Professor Kamcev will be attending via Zoom. Please join us in CPE 2.222 or https://utexas.zoom.us/j/8286857838.
Abstract
Due to their efficiency, small footprint, and ease of use, membrane-based technologies will play a key role in addressing our rapidly growing needs for clean water and energy. Ion-exchange membranes (IEMs), which are made from charged polymers, are integral in electrochemical technologies utilized in water purification (e.g., electrodialysis, membrane capacitive deionization) and energy generation/storage (e.g., reverse electrodialysis, electrolysis, fuel cells, flow batteries). The effectiveness of these technologies is contingent upon the selective and rapid permeation of ions through IEMs. However, like most synthetic membranes, IEMs are constrained by a trade-off between ion selectivity and conductivity. The first part of the presentation will introduce our recent modeling efforts in understanding the fundamental basis of the conductivity/ selectivity trade-off. Our findings indicate that the charge content of membranes most strongly influences the position of the upper bound line, which characterizes the best available combinations of conductivity and selectivity, while the water content controls the specific location of a membrane on this line. The second part of the presentation will introduce a novel framework for designing membranes with unparalleled charge contents and broadly adjustable water contents. The membranes developed via this approach demonstrate substantially higher combinations of conductivities and selectivities than current commercial IEMs. These advancements in membrane design could catalyze the adoption of electrochemical membrane-based technologies for energy and environmental applications.

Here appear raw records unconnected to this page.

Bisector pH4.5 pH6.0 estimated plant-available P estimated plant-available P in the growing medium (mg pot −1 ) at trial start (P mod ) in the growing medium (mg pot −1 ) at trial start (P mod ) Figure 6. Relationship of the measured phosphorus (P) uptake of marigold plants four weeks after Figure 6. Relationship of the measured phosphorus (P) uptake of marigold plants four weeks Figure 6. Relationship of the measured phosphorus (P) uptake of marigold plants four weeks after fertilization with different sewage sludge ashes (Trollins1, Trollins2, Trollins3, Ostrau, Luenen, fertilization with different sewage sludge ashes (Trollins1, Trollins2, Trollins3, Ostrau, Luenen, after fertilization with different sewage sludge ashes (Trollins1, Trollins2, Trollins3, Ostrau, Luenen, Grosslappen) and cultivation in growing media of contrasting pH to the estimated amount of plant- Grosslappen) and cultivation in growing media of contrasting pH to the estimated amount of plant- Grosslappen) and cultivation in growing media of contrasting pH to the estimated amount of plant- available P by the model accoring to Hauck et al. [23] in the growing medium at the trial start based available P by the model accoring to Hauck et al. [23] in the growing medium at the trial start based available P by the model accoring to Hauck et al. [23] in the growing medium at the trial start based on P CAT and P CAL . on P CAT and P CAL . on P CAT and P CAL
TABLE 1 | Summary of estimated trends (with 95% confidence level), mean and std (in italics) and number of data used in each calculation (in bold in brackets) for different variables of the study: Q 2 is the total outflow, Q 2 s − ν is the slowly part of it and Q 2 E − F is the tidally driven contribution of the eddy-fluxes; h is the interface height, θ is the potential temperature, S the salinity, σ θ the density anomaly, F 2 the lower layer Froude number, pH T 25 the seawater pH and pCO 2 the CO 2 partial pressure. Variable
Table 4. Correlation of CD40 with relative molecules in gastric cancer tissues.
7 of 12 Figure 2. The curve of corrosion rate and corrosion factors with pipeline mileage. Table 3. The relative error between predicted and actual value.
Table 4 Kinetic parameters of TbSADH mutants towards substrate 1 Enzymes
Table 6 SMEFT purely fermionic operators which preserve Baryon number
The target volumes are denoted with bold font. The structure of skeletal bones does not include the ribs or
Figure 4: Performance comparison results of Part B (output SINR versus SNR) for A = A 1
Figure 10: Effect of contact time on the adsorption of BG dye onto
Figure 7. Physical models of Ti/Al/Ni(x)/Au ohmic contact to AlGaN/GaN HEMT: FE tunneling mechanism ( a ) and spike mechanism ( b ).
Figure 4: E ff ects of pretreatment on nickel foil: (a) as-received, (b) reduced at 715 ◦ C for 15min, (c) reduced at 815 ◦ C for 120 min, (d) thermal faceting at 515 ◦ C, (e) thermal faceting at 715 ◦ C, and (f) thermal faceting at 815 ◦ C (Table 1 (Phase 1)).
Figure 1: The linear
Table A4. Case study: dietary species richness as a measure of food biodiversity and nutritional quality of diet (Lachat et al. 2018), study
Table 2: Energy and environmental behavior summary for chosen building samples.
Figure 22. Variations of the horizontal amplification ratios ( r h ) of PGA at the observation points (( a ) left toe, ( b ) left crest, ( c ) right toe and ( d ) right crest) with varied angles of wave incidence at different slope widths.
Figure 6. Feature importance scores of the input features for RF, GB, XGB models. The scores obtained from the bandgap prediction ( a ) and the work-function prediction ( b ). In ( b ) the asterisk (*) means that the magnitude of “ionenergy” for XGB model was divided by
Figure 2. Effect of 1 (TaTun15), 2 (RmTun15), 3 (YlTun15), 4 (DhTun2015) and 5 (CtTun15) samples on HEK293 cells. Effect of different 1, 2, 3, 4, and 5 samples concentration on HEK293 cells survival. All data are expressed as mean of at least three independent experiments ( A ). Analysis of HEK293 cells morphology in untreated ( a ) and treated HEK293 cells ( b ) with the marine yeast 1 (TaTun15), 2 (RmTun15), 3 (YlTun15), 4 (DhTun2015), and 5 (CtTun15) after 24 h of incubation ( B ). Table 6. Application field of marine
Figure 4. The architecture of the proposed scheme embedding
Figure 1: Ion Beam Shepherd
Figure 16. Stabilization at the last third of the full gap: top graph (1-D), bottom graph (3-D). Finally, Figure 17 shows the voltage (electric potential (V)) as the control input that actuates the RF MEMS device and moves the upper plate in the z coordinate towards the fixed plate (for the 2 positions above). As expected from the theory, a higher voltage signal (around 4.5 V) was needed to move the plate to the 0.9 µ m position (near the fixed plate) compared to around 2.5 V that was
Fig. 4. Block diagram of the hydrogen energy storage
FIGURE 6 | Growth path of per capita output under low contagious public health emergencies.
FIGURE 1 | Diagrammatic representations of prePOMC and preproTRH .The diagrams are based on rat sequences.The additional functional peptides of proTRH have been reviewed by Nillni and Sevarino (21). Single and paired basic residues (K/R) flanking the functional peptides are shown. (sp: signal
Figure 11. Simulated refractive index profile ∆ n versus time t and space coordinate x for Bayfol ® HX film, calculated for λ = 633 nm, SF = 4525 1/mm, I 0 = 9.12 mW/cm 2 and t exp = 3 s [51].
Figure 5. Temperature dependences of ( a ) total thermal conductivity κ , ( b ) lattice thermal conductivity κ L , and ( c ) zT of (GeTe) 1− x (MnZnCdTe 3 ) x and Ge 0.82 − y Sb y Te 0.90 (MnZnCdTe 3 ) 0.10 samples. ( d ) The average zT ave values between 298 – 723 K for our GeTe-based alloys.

Dr. Jovan Kamcev is an Assistant Professor of Chemical Engineering and Macromolecular Science & Engineering at the University of Michigan. Prior to joining the University of Michigan in Fall 2019, he completed his postdoctoral training in Chemistry at University of California, Berkeley under the guidance of Prof. Jeffrey Long. He earned his Ph.D. in Chemical Engineering in 2016 from The University of Texas at Austin under the guidance of Profs. Benny Freeman and Donald Paul. His research group focuses on developing structure/property relationships to guide the design of next-generation polymeric materials (e.g., membranes and sorbents) for water treatment, energy generation, and energy storage applications. He has been recognized with several awards including the DOE Early Career Award, NSF CAREER award, NAMS Young Membrane Scientist Award, and AIChE’s 35 Under 35 Award.